ChatGroq(client=<groq.resources.chat.completions.Completions object at 0x7f0dadb69a80>, async_client=<groq.resources.chat.completions.AsyncCompletions object at 0x7f0dadb6a740>, model_name='Llama3-8b-8192', groq_api_key=SecretStr('**********'))

all-MiniLM-L6-v2 : It maps sentences and paragraph to a 384 dimensional dense vector space and can be used for tasks like clustering or semantic search.

In [5]:
from langchain_huggingface import HuggingFaceEmbeddings

embedding = HuggingFaceEmbeddings(model_name = "all-MiniLM-L6-v2")

  from tqdm.autonotebook import tqdm, trange


In [6]:
##vectorStores
from langchain_chroma import Chroma

vectorestore = Chroma.from_documents(document,embedding=embedding)


In [7]:
vectorestore

<langchain_chroma.vectorstores.Chroma at 0x7f0ca87d26b0>

In [8]:
vectorestore.similarity_search("cat")

[Document(metadata={'source': 'mammal-pets-doc'}, page_content='Cats are independent pets'),
 Document(metadata={'source': 'mammal-pets-doc'}, page_content='Dogs are great companions'),
 Document(metadata={'source': 'mammal-pets-doc'}, page_content='Rabbits are social aniamls that need plenty of space to hop around.'),
 Document(metadata={'source': 'birds-pets-doc'}, page_content='Parrots are intelligent birds capable of mimiking human speech')]

In [9]:
##async query

await vectorestore.asimilarity_search("cat")

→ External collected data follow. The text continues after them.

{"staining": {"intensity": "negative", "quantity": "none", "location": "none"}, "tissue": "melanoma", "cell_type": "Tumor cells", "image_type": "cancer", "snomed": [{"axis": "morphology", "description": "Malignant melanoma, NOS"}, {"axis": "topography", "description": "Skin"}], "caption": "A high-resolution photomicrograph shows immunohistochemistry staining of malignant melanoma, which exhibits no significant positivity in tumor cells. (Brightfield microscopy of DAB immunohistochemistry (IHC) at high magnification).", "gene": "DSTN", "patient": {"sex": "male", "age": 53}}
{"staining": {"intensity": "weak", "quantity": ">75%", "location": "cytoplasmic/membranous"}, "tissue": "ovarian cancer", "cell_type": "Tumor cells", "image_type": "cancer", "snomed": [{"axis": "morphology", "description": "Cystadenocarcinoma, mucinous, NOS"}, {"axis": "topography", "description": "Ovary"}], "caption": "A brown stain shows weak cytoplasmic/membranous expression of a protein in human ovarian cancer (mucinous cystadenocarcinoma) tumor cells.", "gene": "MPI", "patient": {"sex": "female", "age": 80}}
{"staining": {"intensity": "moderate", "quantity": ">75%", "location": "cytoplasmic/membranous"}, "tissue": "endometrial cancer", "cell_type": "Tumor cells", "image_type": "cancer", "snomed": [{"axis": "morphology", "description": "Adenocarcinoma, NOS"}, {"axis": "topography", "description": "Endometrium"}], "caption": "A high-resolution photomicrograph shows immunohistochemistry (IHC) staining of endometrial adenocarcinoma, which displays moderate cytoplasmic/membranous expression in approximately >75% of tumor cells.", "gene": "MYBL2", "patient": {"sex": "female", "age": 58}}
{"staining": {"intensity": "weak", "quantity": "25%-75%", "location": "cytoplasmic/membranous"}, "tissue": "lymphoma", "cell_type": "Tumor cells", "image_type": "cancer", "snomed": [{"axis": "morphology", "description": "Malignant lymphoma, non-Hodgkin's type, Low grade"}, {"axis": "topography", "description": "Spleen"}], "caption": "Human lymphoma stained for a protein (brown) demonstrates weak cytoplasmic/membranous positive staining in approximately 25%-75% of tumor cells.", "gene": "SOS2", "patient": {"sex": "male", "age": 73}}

[Document(metadata={'source': 'mammal-pets-doc'}, page_content='Cats are independent pets'),
 Document(metadata={'source': 'mammal-pets-doc'}, page_content='Dogs are great companions'),
 Document(metadata={'source': 'mammal-pets-doc'}, page_content='Rabbits are social aniamls that need plenty of space to hop around.'),
 Document(metadata={'source': 'birds-pets-doc'}, page_content='Parrots are intelligent birds capable of mimiking human speech')]

In [10]:
vectorestore.similarity_search_with_score("cat")

[(Document(metadata={'source': 'mammal-pets-doc'}, page_content='Cats are independent pets'),
  0.8409360647201538),
 (Document(metadata={'source': 'mammal-pets-doc'}, page_content='Dogs are great companions'),
  1.3763904571533203),
 (Document(metadata={'source': 'mammal-pets-doc'}, page_content='Rabbits are social aniamls that need plenty of space to hop around.'),
  1.5754406452178955),
 (Document(metadata={'source': 'birds-pets-doc'}, page_content='Parrots are intelligent birds capable of mimiking human speech'),
  1.6277443170547485)]

## Retrievers
Langchain vectore store objects do not subclass Runnable and so cannot be immediately be integrated into Langchain expression Language chains.

So we use Langchain Retrievers

In [11]:
from typing import List
from langchain_core.documents import Document
from langchain_core.runnables import RunnableLambda

retriever = RunnableLambda(vectorestore.similarity_search).bind(k=1)
retriever.batch(["cat","dog"])

[[Document(metadata={'source': 'mammal-pets-doc'}, page_content='Cats are independent pets')],
 [Document(metadata={'source': 'mammal-pets-doc'}, page_content='Dogs are great companions')]]

VectoreStoreRetriever which include specific search_type and search_kwargs attributes that identofy what methods of the underlying vector store to call

In [12]:
retriever = vectorestore.as_retriever(
    search_type = "similarity",
    search_kwargs = {"k":1}
)
retriever.batch(['cat','dog'])


[[Document(metadata={'source': 'mammal-pets-doc'}, page_content='Cats are independent pets')],
 [Document(metadata={'source': 'mammal-pets-doc'}, page_content='Dogs are great companions')]]

In [13]:
from langchain_core.prompts import ChatPromptTemplate
from langchain_core.runnables import RunnablePassthrough

message = """
          Answer this question using the provided context only.
          {question}

          Context:
          {context}

"""
prompt = ChatPromptTemplate.from_messages([("human",message)])
rag_chain = {"context":retriever,"question":RunnablePassthrough()}| prompt|llm
response = rag_chain.invoke("tell me about dogs")
print(response.content)


According to the provided context, dogs are great companions.